■ Task requirements
In this exercise, print only the lines of the records below from the one with "두산 품에 안긴 SK실트론…남은 퍼즐은 최태원 지분 29.4%" through the one with "getragen durch NAW", inclusive. Pictures are not part of the copy.

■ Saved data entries
================================
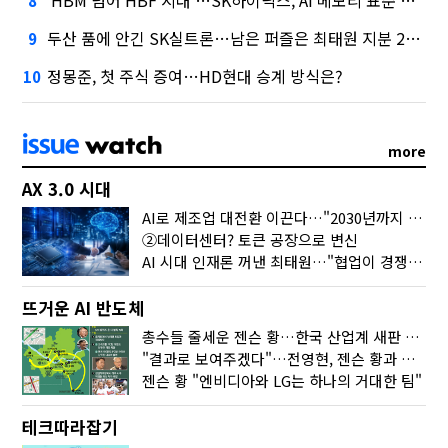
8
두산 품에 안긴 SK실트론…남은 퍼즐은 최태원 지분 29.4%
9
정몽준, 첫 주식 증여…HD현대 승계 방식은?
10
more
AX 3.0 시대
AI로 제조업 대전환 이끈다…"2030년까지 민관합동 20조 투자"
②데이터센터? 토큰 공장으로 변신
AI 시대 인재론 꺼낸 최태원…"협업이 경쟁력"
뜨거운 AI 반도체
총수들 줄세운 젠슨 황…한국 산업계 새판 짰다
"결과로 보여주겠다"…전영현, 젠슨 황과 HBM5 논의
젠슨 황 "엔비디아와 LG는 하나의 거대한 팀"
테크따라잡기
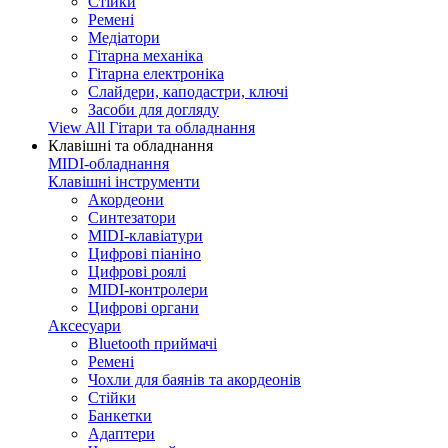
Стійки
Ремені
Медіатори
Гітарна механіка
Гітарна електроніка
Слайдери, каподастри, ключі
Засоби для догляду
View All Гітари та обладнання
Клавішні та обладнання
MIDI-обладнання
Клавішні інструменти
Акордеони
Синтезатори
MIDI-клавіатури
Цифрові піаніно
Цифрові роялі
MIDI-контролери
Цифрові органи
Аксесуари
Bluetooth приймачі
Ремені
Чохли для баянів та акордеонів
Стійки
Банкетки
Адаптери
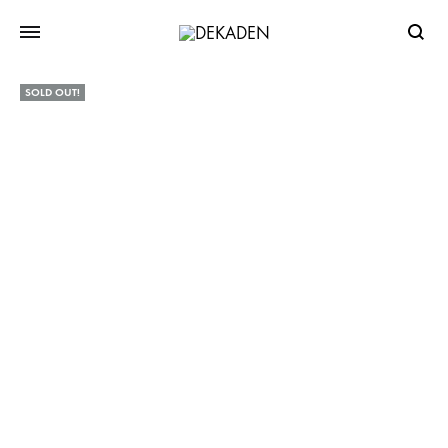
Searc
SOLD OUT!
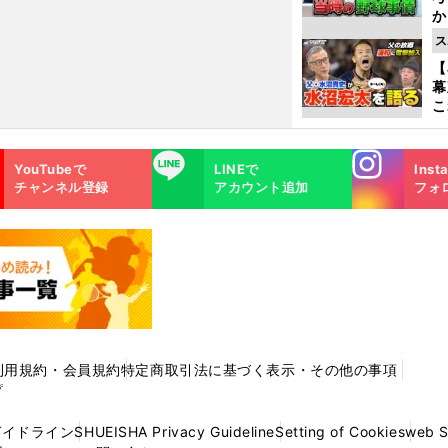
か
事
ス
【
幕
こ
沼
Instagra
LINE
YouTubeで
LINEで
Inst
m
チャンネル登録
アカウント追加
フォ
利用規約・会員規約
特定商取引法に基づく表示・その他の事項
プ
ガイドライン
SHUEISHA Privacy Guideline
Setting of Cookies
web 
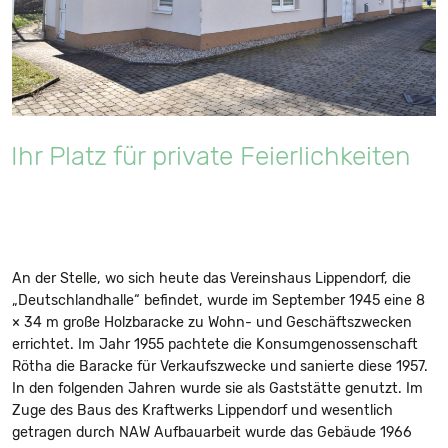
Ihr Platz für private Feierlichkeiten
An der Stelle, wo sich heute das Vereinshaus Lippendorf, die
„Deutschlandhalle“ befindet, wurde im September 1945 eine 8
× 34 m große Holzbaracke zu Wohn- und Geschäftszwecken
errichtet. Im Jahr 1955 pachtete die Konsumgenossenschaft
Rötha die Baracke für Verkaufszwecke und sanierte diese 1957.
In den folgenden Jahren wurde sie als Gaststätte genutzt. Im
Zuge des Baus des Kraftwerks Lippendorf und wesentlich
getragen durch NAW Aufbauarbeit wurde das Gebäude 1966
================================
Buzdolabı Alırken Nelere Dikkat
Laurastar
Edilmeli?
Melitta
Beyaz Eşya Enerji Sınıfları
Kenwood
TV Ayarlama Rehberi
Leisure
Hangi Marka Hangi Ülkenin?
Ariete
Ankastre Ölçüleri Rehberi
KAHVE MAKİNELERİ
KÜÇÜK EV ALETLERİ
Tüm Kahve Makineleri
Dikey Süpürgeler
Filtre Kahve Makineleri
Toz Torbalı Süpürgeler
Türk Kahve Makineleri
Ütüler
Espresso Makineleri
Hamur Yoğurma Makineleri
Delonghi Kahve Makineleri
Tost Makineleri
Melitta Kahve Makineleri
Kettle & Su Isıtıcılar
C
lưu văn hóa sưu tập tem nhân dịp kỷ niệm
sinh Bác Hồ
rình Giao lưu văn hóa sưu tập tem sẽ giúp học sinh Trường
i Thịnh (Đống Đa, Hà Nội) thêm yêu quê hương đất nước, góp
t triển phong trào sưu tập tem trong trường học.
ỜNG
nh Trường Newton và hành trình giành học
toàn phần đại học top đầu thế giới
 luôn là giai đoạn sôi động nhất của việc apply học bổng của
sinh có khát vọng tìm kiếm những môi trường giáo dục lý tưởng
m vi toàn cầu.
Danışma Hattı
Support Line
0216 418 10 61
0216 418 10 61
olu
================================
■ Final answer
두산 품에 안긴 SK실트론…남은 퍼즐은 최태원 지분 29.4%
9
정몽준, 첫 주식 증여…HD현대 승계 방식은?
10
more
AX 3.0 시대
AI로 제조업 대전환 이끈다…"2030년까지 민관합동 20조 투자"
②데이터센터? 토큰 공장으로 변신
AI 시대 인재론 꺼낸 최태원…"협업이 경쟁력"
뜨거운 AI 반도체
총수들 줄세운 젠슨 황…한국 산업계 새판 짰다
"결과로 보여주겠다"…전영현, 젠슨 황과 HBM5 논의
젠슨 황 "엔비디아와 LG는 하나의 거대한 팀"
테크따라잡기
Стійки
Ремені
Медіатори
Гітарна механіка
Гітарна електроніка
Слайдери, каподастри, ключі
Засоби для догляду
View All Гітари та обладнання
Клавішні та обладнання
MIDI-обладнання
Клавішні інструменти
Акордеони
Синтезатори
MIDI-клавіатури
Цифрові піаніно
Цифрові роялі
MIDI-контролери
Цифрові органи
Аксесуари
Bluetooth приймачі
Ремені
Чохли для баянів та акордеонів
Стійки
Банкетки
Адаптери
Searc
SOLD OUT!
か
事
ス
【
幕
こ
沼
Instagra
LINE
YouTubeで
LINEで
Inst
m
チャンネル登録
アカウント追加
フォ
利用規約・会員規約
特定商取引法に基づく表示・その他の事項
プ
ガイドライン
SHUEISHA Privacy Guideline
Setting of Cookies
web 
Ihr Platz für private Feierlichkeiten
An der Stelle, wo sich heute das Vereinshaus Lippendorf, die
„Deutschlandhalle“ befindet, wurde im September 1945 eine 8
× 34 m große Holzbaracke zu Wohn- und Geschäftszwecken
errichtet. Im Jahr 1955 pachtete die Konsumgenossenschaft
Rötha die Baracke für Verkaufszwecke und sanierte diese 1957.
In den folgenden Jahren wurde sie als Gaststätte genutzt. Im
Zuge des Baus des Kraftwerks Lippendorf und wesentlich
getragen durch NAW Aufbauarbeit wurde das Gebäude 1966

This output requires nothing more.